Mercury brought the band to Syracuse, staging a free concert at the Landmark Theatre in order to film their live show. Why the label chose this town, and not New York or Los Angeles, God only knows. And I mention God, because clearly there is one to drop such a euphoric high into my lap.

What a day that was. We scoured the place from like 11am. Easily meeting the fellows, shocking both Alex himself by talking about his previous soul outfits; and his group, when asking for details about Tear Gas, their previous band. As a result, we were eating, drinking and drugging with them until the early hours.

What self proclaimed Anglophile could make a soft landing after that!

Dream Police

Monday, October 19th, 2009

dreampoliceuka, Dream Police, Junior Campbell, The Marmalade, Decca, London

dreampolicehomeusa, Dream Police, Junior Campbell, The Marmalade, Decca, London

Listen: I’ll Be Home (In A Day Or So) / Dream Police DreamPoliceHome.mp3

Reportedly Scotland’s Dream Police began as a psychedelic/progressive band that included future members of The Sensational Alex Harvey Band and The Average White Band. Signed to Decca in late ’69 on a tip from Junior Campbell, himself then on the label’s roster as a member of The Marmalade, their first (of three) singles for the label coincidentally included him as the band’s producer, arranger and conductor. Conductor?

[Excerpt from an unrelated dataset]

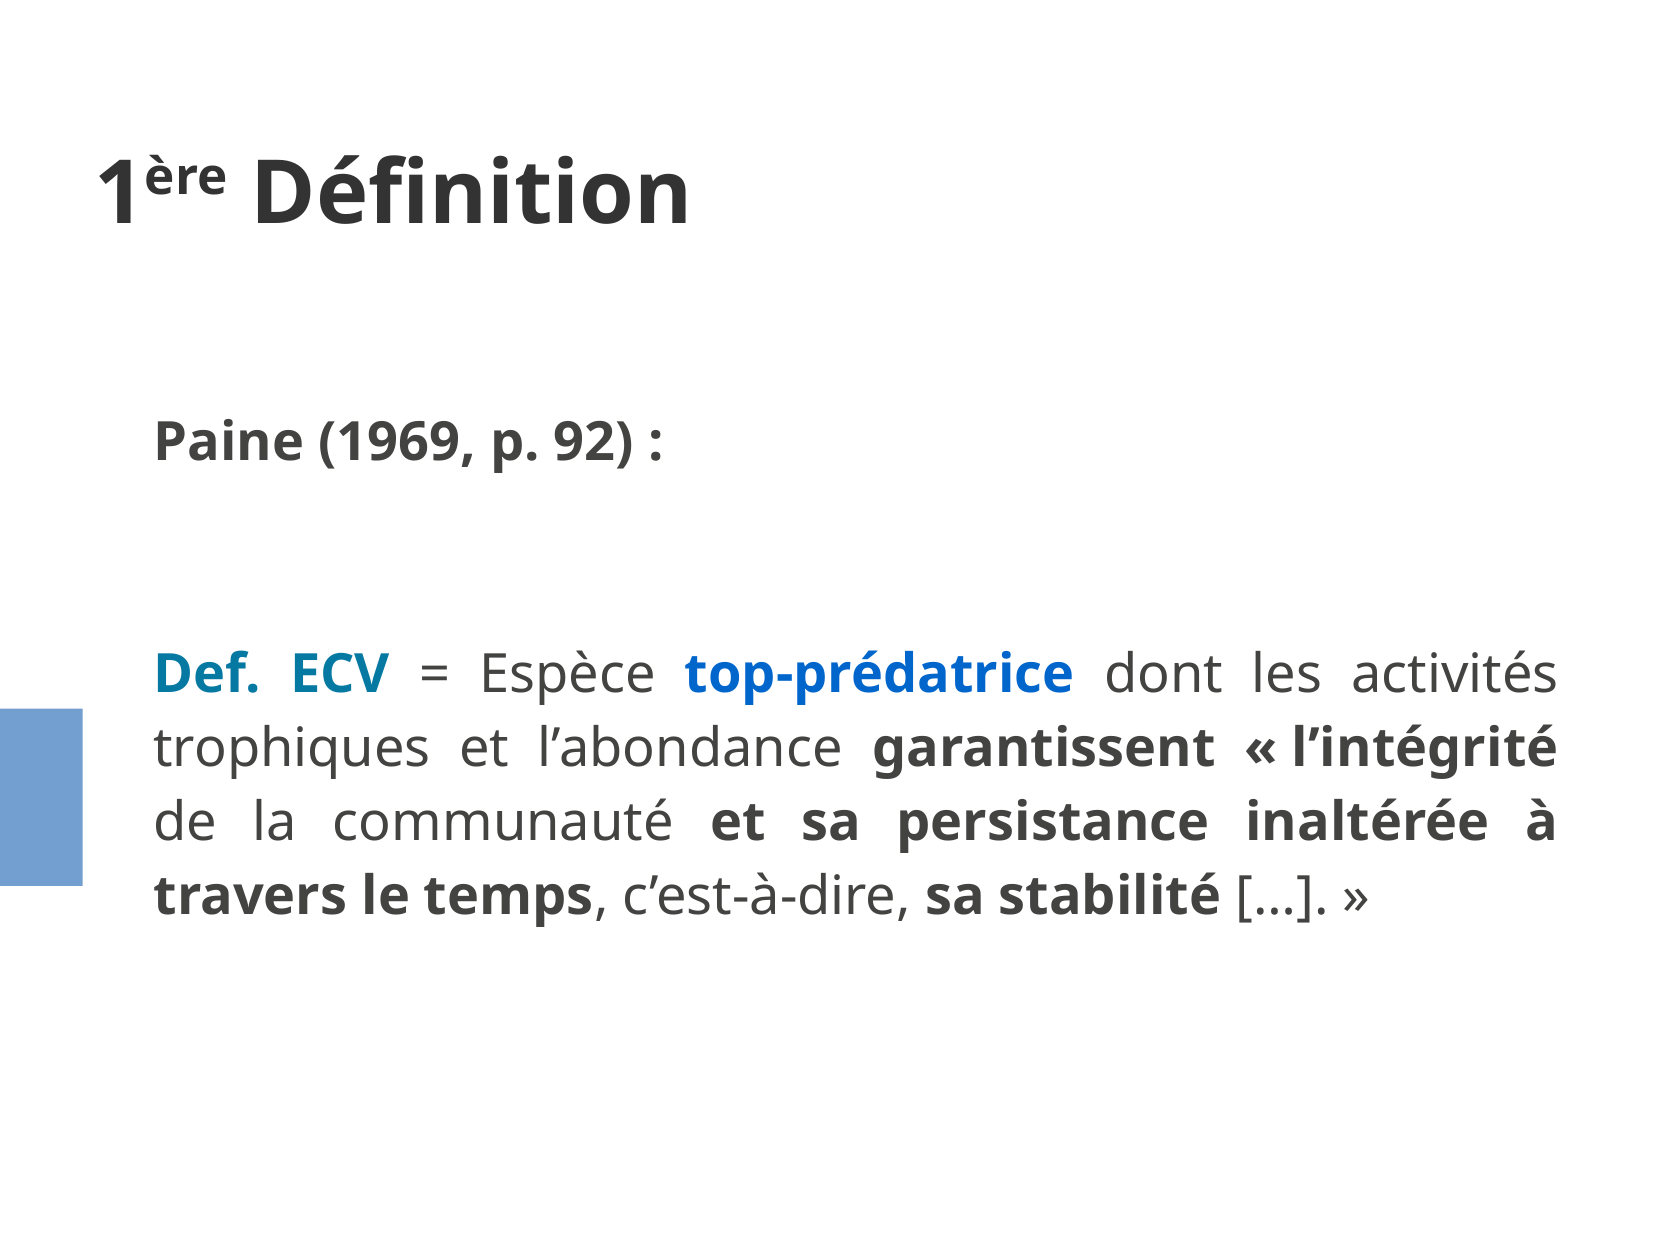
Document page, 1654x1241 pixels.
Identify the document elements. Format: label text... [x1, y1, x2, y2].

list Paine (1969, p. 92) : Def. ECV = Espèce top-prédatrice dont les activités trophiques et l’abondance garantissent « l’intégrité de la communauté et sa persistance inaltérée à travers le temps, c’est-à-dire, sa stabilité […]. » [153, 402, 1560, 1123]
title 1ère Définition [94, 70, 1501, 308]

The Marmalade had a sound, not unlike The Love Affair or Cupid’s Inspiration, and a whole bunch of lesser known ‘pop’ acts, all wonderfully over produced and clawing for a slot in the charts. Despite being considered manufactured fodder by the intelligent and/or hip music community, I found this stuff fascinating. Totally formula in it’s conveyor belt style, I still can’t get enough of it. Decca UK reigned king in the field. Always with a soft spot for inhouse producers or production deals, Junior Campbell, as with Jonathan King, Wayne Bickerton, Mike Hurst and others churned out endless pap to lap for the label. I’m still finding overdone stiffs from that period. One such example: Dream Police.

‘I’ll Be Home (In A Day Or So)’ could have indeed been a hit for The Marmalade (they recorded a version) had it been issued as a single. Junior Campbell’s production of the song for the Dream Police includes his obligatory rock lead guitar over the top of multi tracked vocals and string section bits galore. And quite frankly, the version deserved to be a hit.